テーマにしたのはポーラ美術館所蔵のモネとマチスの作品。作家、作品名、絵のもつ背景など一切の情報や先入観なしに、まずは絵をじっと「見る」皆さん。最初は遠慮がちに「緑がきれい」「ここの形が不思議」など感想を述べていましたが、「それはどうしてだと思いますか?」「ここはどうですか?」と今井さんが投げかける質問に答えるうちに、「多分ここはこんな場所で」「光がこちらから当たっているから作者はここから見ていて」など、どんどん想像が膨らんでいきます。さらに他の人の感じ方を「聞く」ことで、新たな意見も生まれます。
「最初は平面だった絵が、対話を繰り返すことで、空間やストーリーが広がり立体的になってきましたね。これが対話鑑賞の楽しさの1つなんです」と今井さん。さらにその場に展示されていたフラワーアーティストの東 信さんの作品を鑑賞。「最初に感じたこと、思いついた言葉」「美しいところ、不思議なところ」「タイトルをつけるとしたら?ストーリーは?」「どこに置いてみたいか」などを視点にしながら、感じたことをポストイットに書き出してボードに貼り付け、なぜそう思ったか、感じたかをみんなで自由に語り合う楽しさを体験しました。ここでは今井さんのファシリテートがなかったにもかかわらず、皆さんのワードは個性的!そして想像力が豊か!アートへの接し方の壁を越え、皆さんの中の何かが「ひらかれた」瞬間でした。
「今日はアート鑑賞の方法としての『見る』『話す』『聞く』を体験していただきました。でも実はこの方法、日常生活にも応用できるんです。例えば仕事のシーン。大人になって経験値が上がるほど、既成概念にとらわれて答えが見えなくなることってありますよね。そんな時、知識を一度隣に置いて、素直に直感力で物事を見る、それを分析して言語化して伝える、その場の人と共有するとさらに深い何かが見えてくる。理論と合理性が優先される時代の中で、こういう手法をもう一度見直すことはとても大切だと思うんです。実際に、このワークショップは企業研修としてビジネスパーソン向けに行うことも多いんですよ」と今井さん。「見る」「話す」「聞く」というシンプルな方法に立ち返ることで、美術鑑賞はもちろん、日常生活にも新しい何かが「ひらかれて」いくのかもしれません。
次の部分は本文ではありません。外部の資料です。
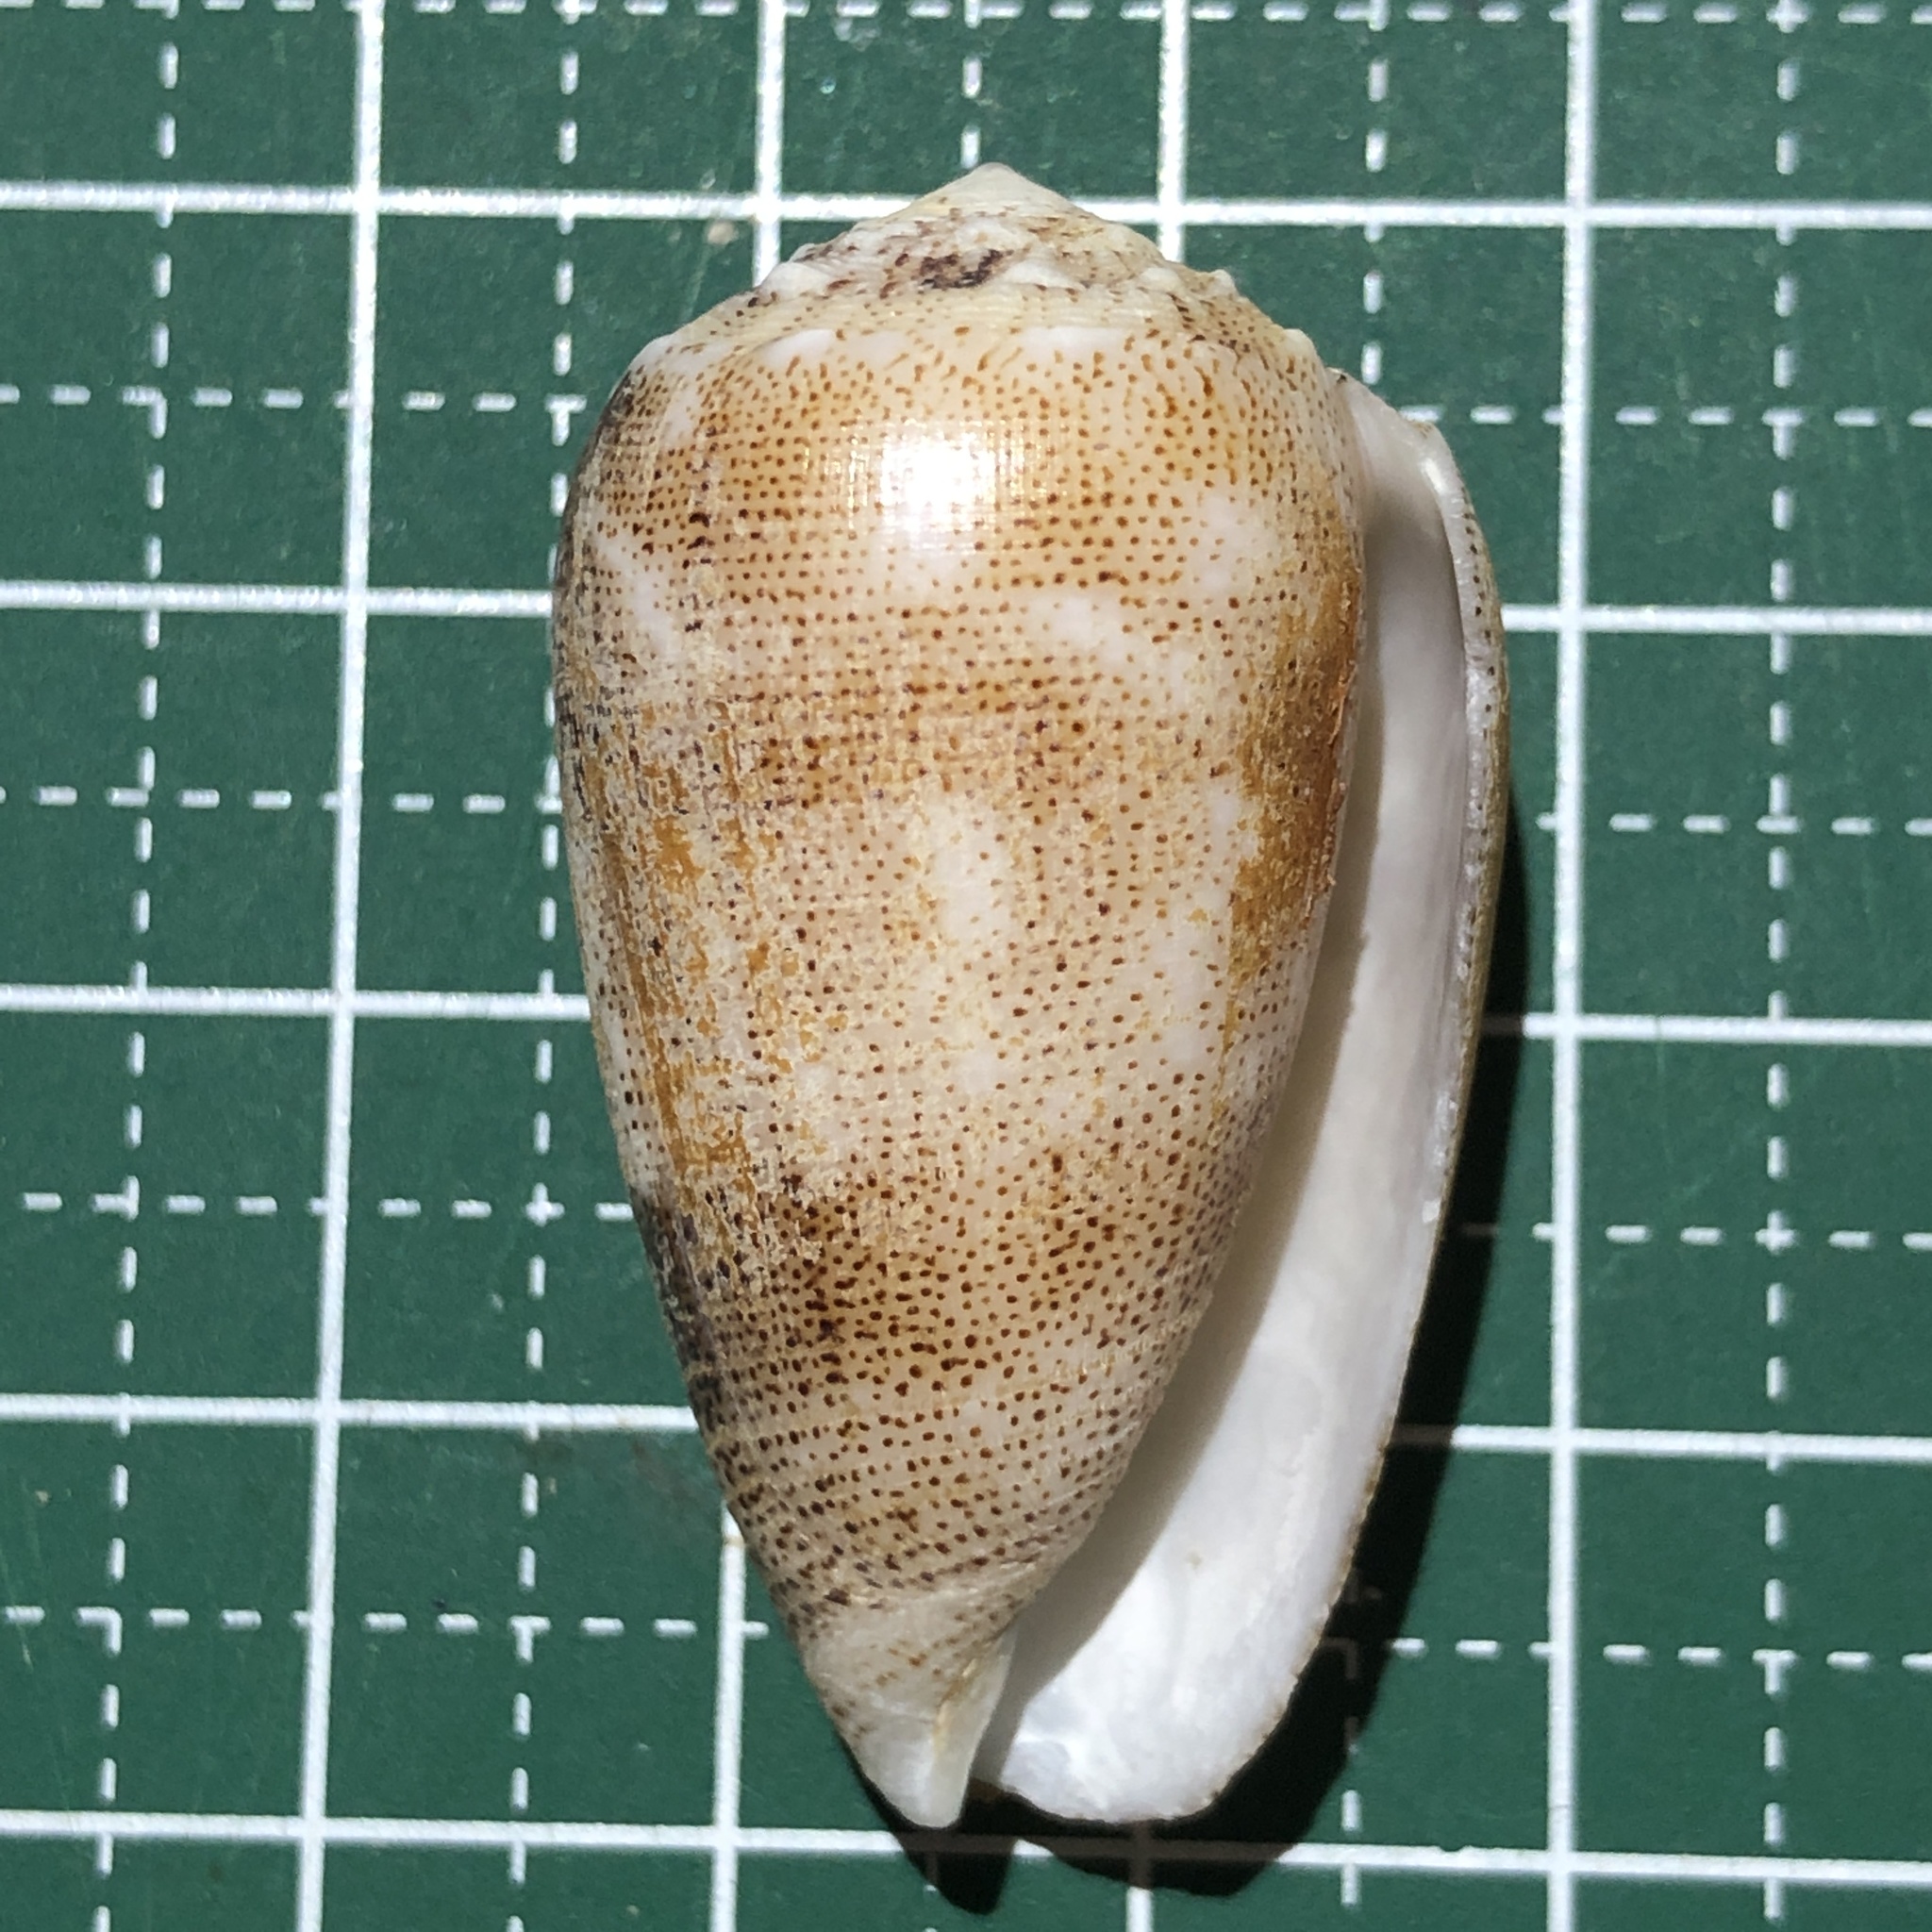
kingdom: Animalia
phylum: Mollusca
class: Gastropoda
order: Neogastropoda
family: Conidae
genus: Conus
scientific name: Conus arenatus
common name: Sand-dusted cone
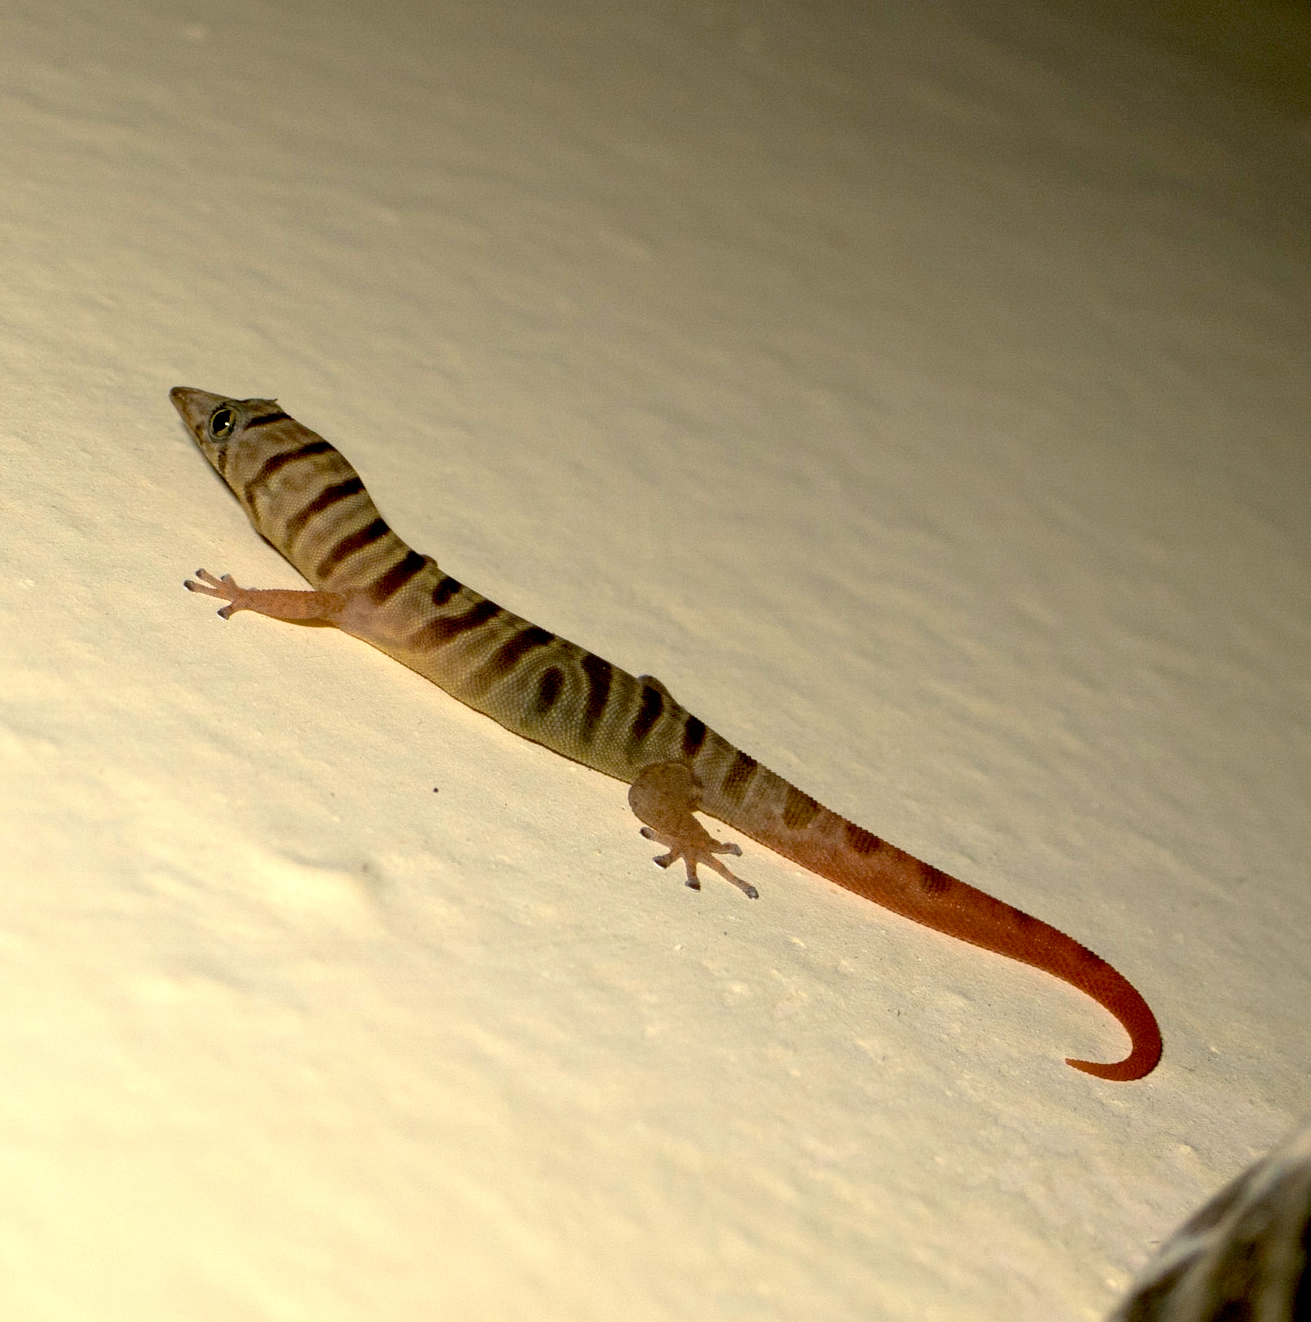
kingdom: Animalia
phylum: Chordata
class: Squamata
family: Sphaerodactylidae
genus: Sphaerodactylus
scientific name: Sphaerodactylus elegans
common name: Ashy gecko
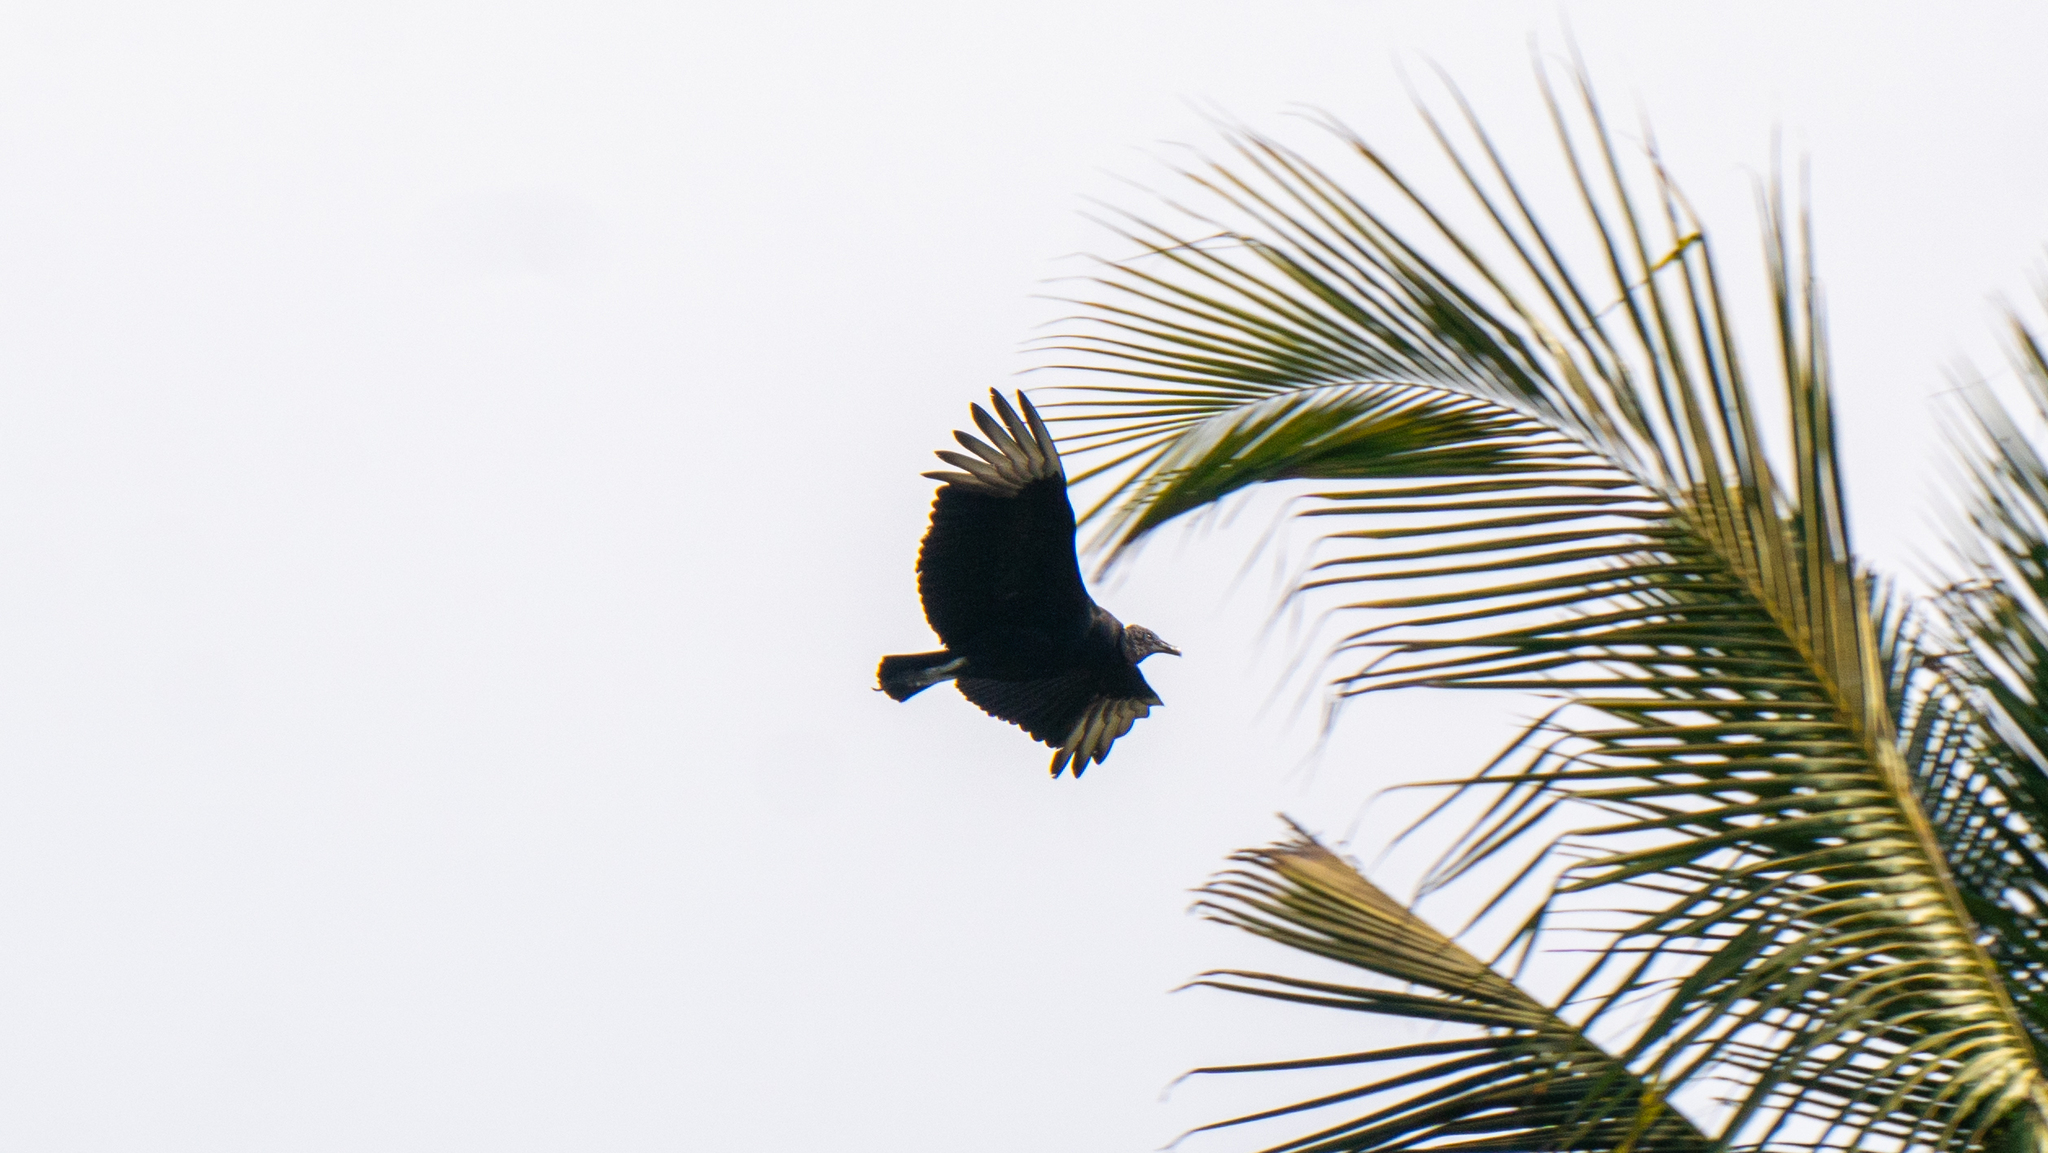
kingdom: Animalia
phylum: Chordata
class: Aves
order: Accipitriformes
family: Cathartidae
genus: Coragyps
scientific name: Coragyps atratus
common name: Black vulture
  • このレポートは11月18日のものです。ワークショップで使用する絵画やアート作品は日にちにより異なります。
今井 敬子さん

SPEAKER

ポーラ美術館学芸課長。専門はフランス美術をはじめとする20世紀美術。展覧会『アンリ・ルソー パリの空の下で』『紙片の宇宙:シャガール、マティス、ミロ、ダリの挿絵本』『ルソー、フジタ、写真家アジェのパリ—境界線への視線』『ピカソとシャガール』を担当。ポーラ美術館のオープン以来、教育普及活動も担当し、子ども向けの対話型ギャラリートークや、ビジネスパーソン向けのワークショップなどの開催にも取り組む。